On Mon, Aug 11, 2008 at 05:09:30PM +0200, Burcin Erocal wrote:
Are you denying that GiNaC is the best "symbol manipulation engine" I can find?
That depends on a definition of a "symbol manipulation engine", i.e. what kind of features do you expect from it (i.e. GiNaC does not implement polynomial factorization, which is necessary for symbolic integration). Also to use GiNaC (or Maxima) in an efficient manner you need to forget your Mathematica (Maple, whatever) experience and learn from scratch.
Your statements also seem to suggest that there is something wrong with interactive use.
GiNaC is not designed for this kind of use. Interactive manipulation is kind of pointless if the expressions in question consists of 10^6 -- 10^8 of terms, isn't it?
OK, so I chose a bad example for a benchmark, and this was pointed out before.
I think the benchmark is OK. My point is a bit different: the method you've used to construct the sum is very inefficient, at least for GiNaC and Maxima. Apparently it's also inefficient for Mathematica (I guess it's also inefficient for almost any CAS too, but I can't tell for sure): $ cat mma_bench1.m A = 0; For[i = 0, i <= 10000, i = i + 1, A = A + (x+y)^i; ]; $ time math < mma_bench.m >/dev/null real 0m15.535s user 0m15.509s sys 0m0.016s Hence Mathematica provides a more efficient method, it's called Sum: $ cat mma_bench2.m A = Sum[(x+y)^i, {i, 0, 10000}]; $ time math < mma_bench2.m >/dev/null real 0m0.035s user 0m0.028s sys 0m0.004s The point is: although both methods are correct, the non-obvious one performs _3 orders of magnitude_ better. Likewise, GiNaC (and Maxima) also provide efficient methods for doing some operations. You might want to learn them before doing some changes to data structures.
When I said modifying data structures, I meant that you can keep the arguments of an operator in a different structure, instead of a list.
I understand (BTW GiNaC uses arrays for that, not lists).
This would probably only make sense on very large expressions, and at this point, I don't know what the penalty for smaller expressions would be.
I don't agree. I think the large expression should be kept as flat as possible for (at least) two reasons: 1. Otherwise eval() and other inherently recursive functions/methods would run out of stack. 2. Any other structure requires more memory to store the same terms.

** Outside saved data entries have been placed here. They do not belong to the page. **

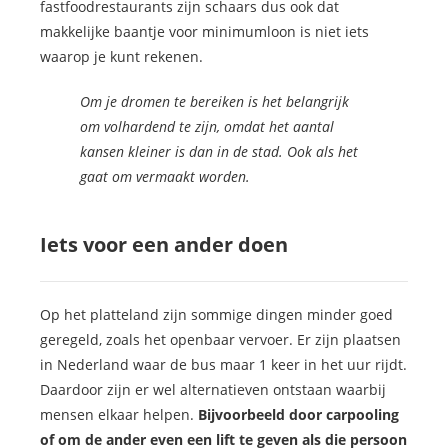
fastfoodrestaurants zijn schaars dus ook dat
makkelijke baantje voor minimumloon is niet iets
waarop je kunt rekenen.
Om je dromen te bereiken is het belangrijk
om volhardend te zijn, omdat het aantal
kansen kleiner is dan in de stad. Ook als het
gaat om vermaakt worden.
Iets voor een ander doen
Op het platteland zijn sommige dingen minder goed
geregeld, zoals het openbaar vervoer. Er zijn plaatsen
in Nederland waar de bus maar 1 keer in het uur rijdt.
Daardoor zijn er wel alternatieven ontstaan waarbij
mensen elkaar helpen.
Bijvoorbeeld door carpooling
of om de ander even een lift te geven als die persoon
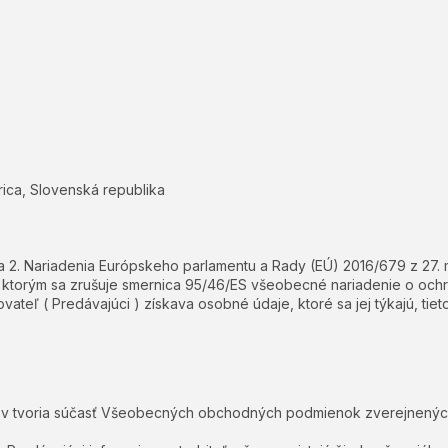
rica, Slovenská republika
. a 2. Nariadenia Európskeho parlamentu a Rady (EÚ) 2016/679 z 27.
torým sa zrušuje smernica 95/46/ES všeobecné nariadenie o ochra
ateľ ( Predávajúci ) získava osobné údaje, ktoré sa jej týkajú, tiet
jov tvoria súčasť Všeobecných obchodných podmienok zverejnený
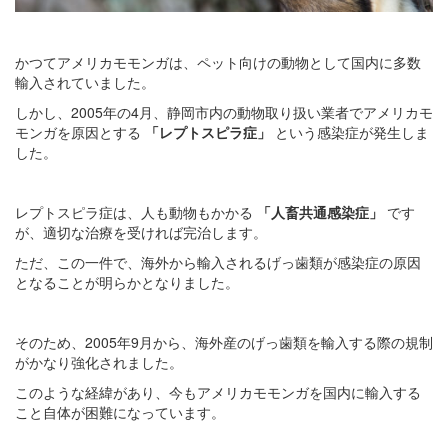
かつてアメリカモモンガは、ペット向けの動物として国内に多数
輸入されていました。
しかし、2005年の4月、静岡市内の動物取り扱い業者でアメリカモ
モンガを原因とする
「レプトスピラ症」
という感染症が発生しま
した。
レプトスピラ症は、人も動物もかかる
「人畜共通感染症」
です
が、適切な治療を受ければ完治します。
ただ、この一件で、海外から輸入されるげっ歯類が感染症の原因
となることが明らかとなりました。
そのため、2005年9月から、海外産のげっ歯類を輸入する際の規制
がかなり強化されました。
このような経緯があり、今もアメリカモモンガを国内に輸入する
こと自体が困難になっています。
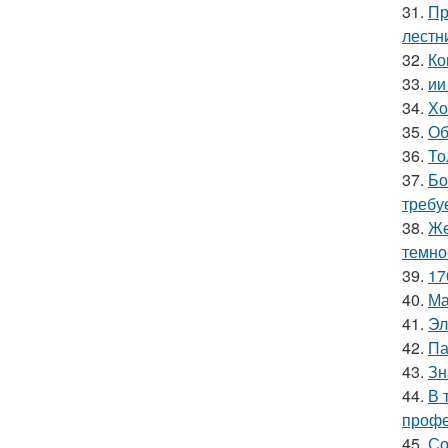
31.
Пр
лестн
32.
Ко
33.
ии
34.
Хо
35.
Об
36.
То
37.
Бо
требу
38.
Же
темно
39.
17
40.
Ма
41.
Эл
42.
Па
43.
Зн
44.
В 
профе
45.
Со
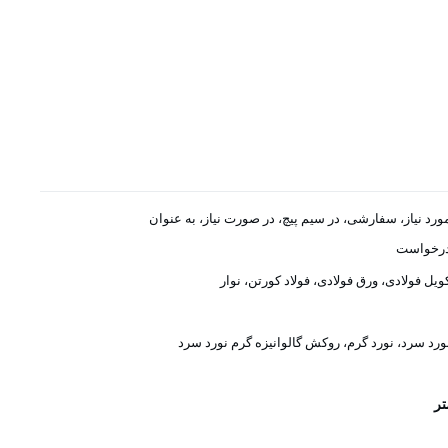
ورد نیاز، سفارشی، در سیم پیچ، در صورت نیاز، به عنوان
رخواست
ویل فولادی، ورق فولادی، فولاد کورتن، نوار
ورد سرد، نورد گرم، روکش گالوانیزه گرم نورد سرد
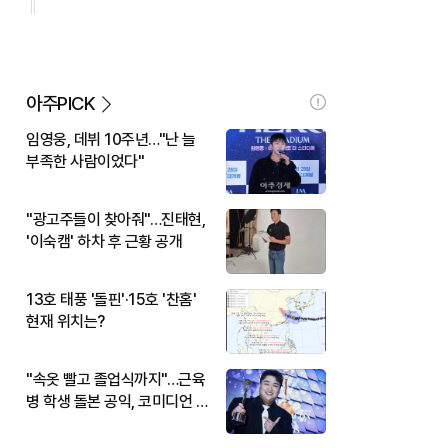
아주PICK
임영웅, 데뷔 10주년…"난 늘
부족한 사람이었다"
"광고주들이 찾아줘"…진태현,
'이숙캠' 하차 후 근황 공개
13호 태풍 '돌핀'·15호 '찬홈'
현재 위치는?
"속옷 빨고 졸업식까지"…근육
병 학생 돌본 공익, 코미디언 김
규원이었다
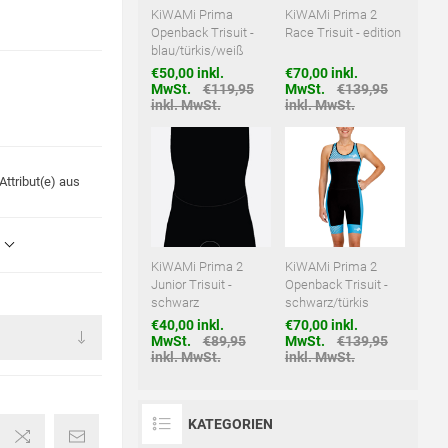
KiWAMi Prima
KiWAMi Prima 2
Openback Trisuit -
Race Trisuit - edition
blau/türkis/weiß
€50,00 inkl.
€70,00 inkl.
MwSt.
€119,95
MwSt.
€139,95
inkl. MwSt.
inkl. MwSt.
ttribut(e) aus
KiWAMi Prima 2
KiWAMi Prima 2
Junior Trisuit -
Openback Trisuit -
schwarz
schwarz/türkis
€40,00 inkl.
€70,00 inkl.
MwSt.
€89,95
MwSt.
€139,95
inkl. MwSt.
inkl. MwSt.
KATEGORIEN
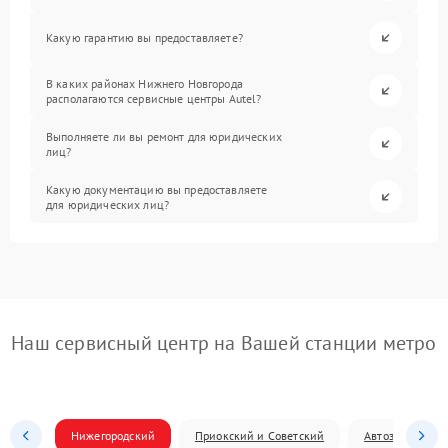
Какую гарантию вы предоставляете?
В каких районах Нижнего Новгорода
располагаются сервисные центры Autel?
Выполняете ли вы ремонт для юридических
лиц?
Какую документацию вы предоставляете
для юридических лиц?
Наш сервисный центр на Вашей станции метро
Нижегородский
Приокский и Советский
Автозаводский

As for different ways of storing the arguments of an operator, we can look at methods for storing and calculating with polynomials. One method is to use a hash table to keep the monomials
The same method was used in ancient versions of GiNaC. That was a bad idea. It makes code much more complicated and does not really improve performance (in some situation it's even worse). N.B. You might want to grep GiNaC source for EXPAIRSEQ_USE_HASHTAB. To reiterate, a flat N-ary tree (which is what GiNaC::expairseq essentially is) seems to be the best way to store big expressions.

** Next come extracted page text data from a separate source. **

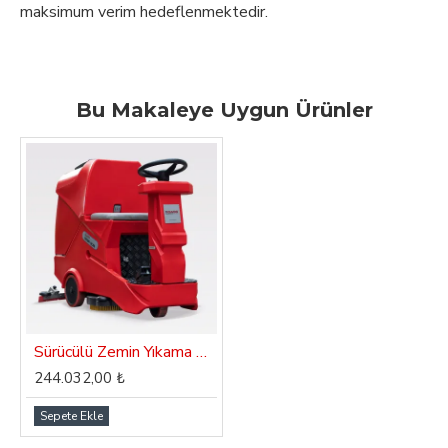
maksimum verim hedeflenmektedir.
Bu Makaleye Uygun Ürünler
Sürücülü Zemin Yıkama Makinası Dass Orient SC 80
244.032,00 ₺
Sepete Ekle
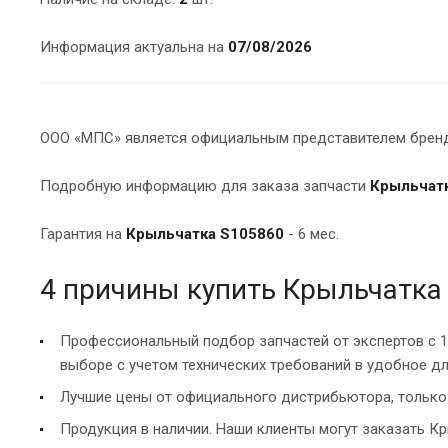
Информация актуальна на
07/08/2026
ООО «МПС» является официальным представителем брендо
Подробную информацию для заказа запчасти
Крыльчат
Гарантия на
Крыльчатка S105860
- 6 мес.
4 причины купить Крыльчатка
Профессиональный подбор запчастей от экспертов с 
выборе с учетом технических требований в удобное дл
Лучшие цены от официального дистрибьютора, только 
Продукция в наличии. Наши клиенты могут заказать Кр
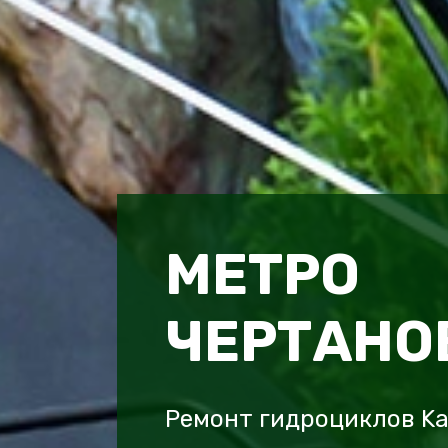
МЕТРО
ЧЕРТАНО
Ремонт гидроциклов Ka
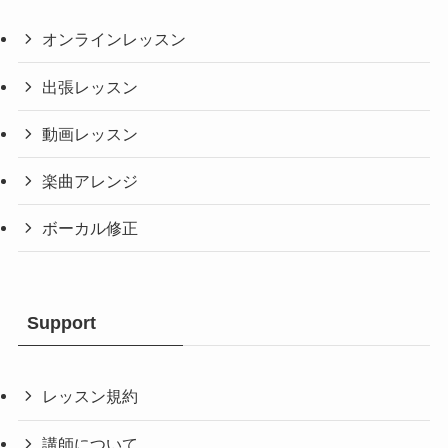
オンラインレッスン
出張レッスン
動画レッスン
楽曲アレンジ
ボーカル修正
Support
レッスン規約
講師について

I got the above timing on this machine:
$ cat /proc/cpuinfo | grep name model name : Intel(R) Pentium(R) D CPU 3.40GHz
Although the build time depends on optimization options and a number of other factors, 25 minutes is way too long for such a box (even if you build both static and shared libraries). Unless you use some insane optimization options, this looks like a compiler and/or linker bug (see e.g. http://bugs.debian.org/cgi-bin/bugreport.cgi?bug=376066). What are exactly the compiler and binutils versions (as in g++ --version; ld --version)? Anyway, there are a number of ways to speed up the build. Jens already mentioned --disable-static. Another useful option is to run build in a parallel manner, i.e. invoking make as make -j N where N \approx number of CPU cores + 1, and appending '-pipe' option to CXXFLAGS. Note: this is useful even if your CPU is single core, because CLN consists of lots of small source files. Yet another method is to use a fast(er) shell, such as ash or pdksh, i.e. SHELL=/bin/ash CONFIG_SHELL=/bin/ash /bin/ash configure --disable-static This works because GNU libtool (which is responsible for building GiNaC and CLN, as well as a number of other Free and even not so free libraries) is a shell script. Of course, ash is not suitable as an interactive shell, but it's very good at parsing/running big scripts (such as GNU libtool). @developers: libtool version 2.2 is reportedly much faster than 1.5 (which is what we use), so we might want to upgrade to that version when releasing next version of GiNaC. Best regards, Alexei -- All science is either physics or stamp collecting.